Я не мог соврать — ведь рядом по-прежнему стояла Росица и не сводила с меня своих бархатных глаз.

— Потому что я ушел из хора… — признался я.

— Ушел? Почему? Это едва ли не лучший детский хор у нас в стране!

— Ну… я… мама решила, что мне лучше готовиться самостоятельно. Она не хочет, чтобы я был в толпе… Она хочет, чтобы я играл главную роль…

Комиссия снова переглянулась, многозначительно покачала головой.

— Хорошо, — заговорил Мишо Маришки. — Раз ты готовился на главную роль, покажи, что ты умеешь. Стихотворение, рассказ, этюд?

Росица смотрела на меня во все глаза, как Джульетта на Ромео, и я, переборов страх, сказал:

— «Ромео и Джульетту».

— Что? — тоненько пискнул Романов и поперхнулся.

— Да. Я сыграю этюд из «Ромео и Джульетты», трагедии Вильяма Шекспира, родился в 1564 году, умер в 1616-м, он написал еще «Гамлет», «Сон в летнюю ночь», «Отелло», «Макбет» и другие пьесы, например «Виндзорские проказницы» с Фальстафом в главной роли и…

— Прекрасно! — прервал меня Романов. — Я вижу, ты хорошо знаешь Шекспира. А теперь сыграй нам этюд.

— Пожалуйста, — сказал я. — Только кто будет Джульеттой?

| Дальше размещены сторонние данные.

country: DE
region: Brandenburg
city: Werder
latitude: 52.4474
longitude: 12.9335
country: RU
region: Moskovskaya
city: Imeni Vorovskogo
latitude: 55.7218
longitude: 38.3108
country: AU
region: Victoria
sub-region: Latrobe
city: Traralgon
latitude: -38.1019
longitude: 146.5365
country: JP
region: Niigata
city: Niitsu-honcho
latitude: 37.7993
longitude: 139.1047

Его взгляд остановился на Росице:

— Роси, поможешь Энчо сыграть этюд?

— Хорошо, — согласилась она. — А что надо делать?

— Ничего, — объяснил я. — Будешь только лежать бездыханная на полу, а потом… — Я чуть было не сказал: «Потом ты должна проснуться, увидеть, что я лежу мертвый, прийти в ужас, поцеловать меня в губы и пронзить себя кинжалом», но вовремя спохватился и добавил лишь: — Потом встанешь, и всё.

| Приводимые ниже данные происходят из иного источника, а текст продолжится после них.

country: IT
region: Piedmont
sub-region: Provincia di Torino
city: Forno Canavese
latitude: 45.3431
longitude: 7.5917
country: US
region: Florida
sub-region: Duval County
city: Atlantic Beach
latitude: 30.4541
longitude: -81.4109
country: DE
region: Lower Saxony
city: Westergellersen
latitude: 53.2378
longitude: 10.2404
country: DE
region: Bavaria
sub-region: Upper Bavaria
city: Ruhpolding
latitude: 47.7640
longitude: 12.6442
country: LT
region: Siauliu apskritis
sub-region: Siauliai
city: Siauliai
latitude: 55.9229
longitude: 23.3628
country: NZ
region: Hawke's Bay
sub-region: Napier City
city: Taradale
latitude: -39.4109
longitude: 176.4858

— Тогда приступим! — сказал Романов, откинулся на спинку стула и так впился в меня взглядом, будто хотел загипнотизировать.

4. Продолжение второго тура. Этюды

Под этим пристальным взглядом мне сразу вспомнились уроки Фальстафа: как мы по десять раз подряд повторяли сцену в склепе, как он ложился на пол в образе Джульетты, а я подходил к нему, выпивал яд и умирал. Поэтому я показал комиссии на пустое пространство посередине зала и объяснил:

— Это склеп. Джульетту принесли сюда в гробу, но она не мертвая, она выпила не настоящий яд, а снотворное. Я вхожу, вижу, что она лежит бездыханная, и начинаю… Давай, Роси, ложись!

Мишо Маришки расстелил на полу чей-то плащ, а я на минутку вышел за дверь. Там напустил на себя героический и скорбный вид, как у Ромео, и вошел в склеп.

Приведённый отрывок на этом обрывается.